In graphite and diamond, the percentage of p characters of the hybrid orbitals in hybridization are respectively:

We first recall the general formula that relates the designation of a hybrid orbital to the percentage of p-character present in it. If an orbital is described as $$\text{sp}^n,$$ this means that one $$s$$ orbital and $$n$$ identical $$p$$ orbitals are mixed. The total number of atomic orbitals mixed is therefore $$1+n.$$ Hence:

Percentage of $$s$$-character $$=\dfrac{1}{1+n}\times 100$$

Percentage of $$p$$-character $$=\dfrac{n}{1+n}\times 100$$

Now we analyse the two carbon allotropes one by one.

In graphite, every carbon atom is trigonal-planar and uses $$\text{sp}^2$$ hybridisation. Here we have $$n=2.$$ Substituting $$n=2$$ in the above expression for the $$p$$-character, we get

$$\text{Percentage of }p\text{ in graphite}= \dfrac{2}{1+2}\times 100=\dfrac{2}{3}\times 100=66.67\%.$$

Rounding to the nearest whole number, this is $$67\%.$$

In diamond, every carbon atom is tetrahedral and uses $$\text{sp}^3$$ hybridisation.
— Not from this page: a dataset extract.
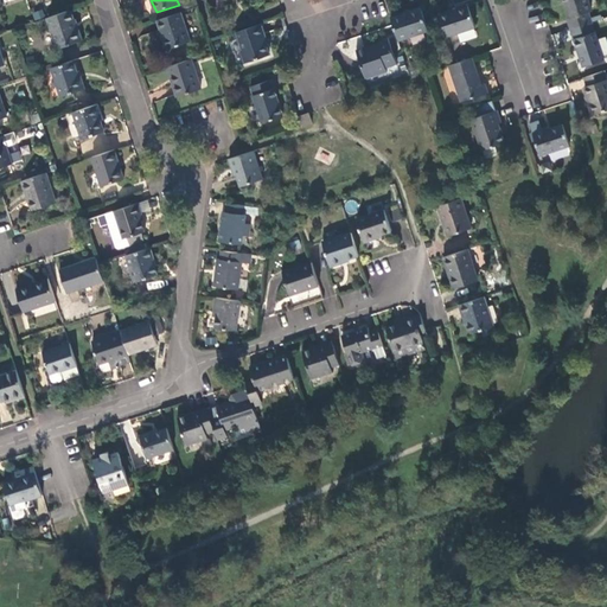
[(569,19),(572,30),(592,23),(589,13),(592,12),(587,0),(564,0),(570,19),(569,19)]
Now $$n=3.$$ Substituting $$n=3$$ into the same formula, we have

$$\text{Percentage of }p\text{ in diamond}= \dfrac{3}{1+3}\times 100=\dfrac{3}{4}\times 100=75\%.$$

So the required percentages of $$p$$-character are $$67\%$$ for graphite and $$75\%$$ for diamond.

Hence, the correct answer is Option B.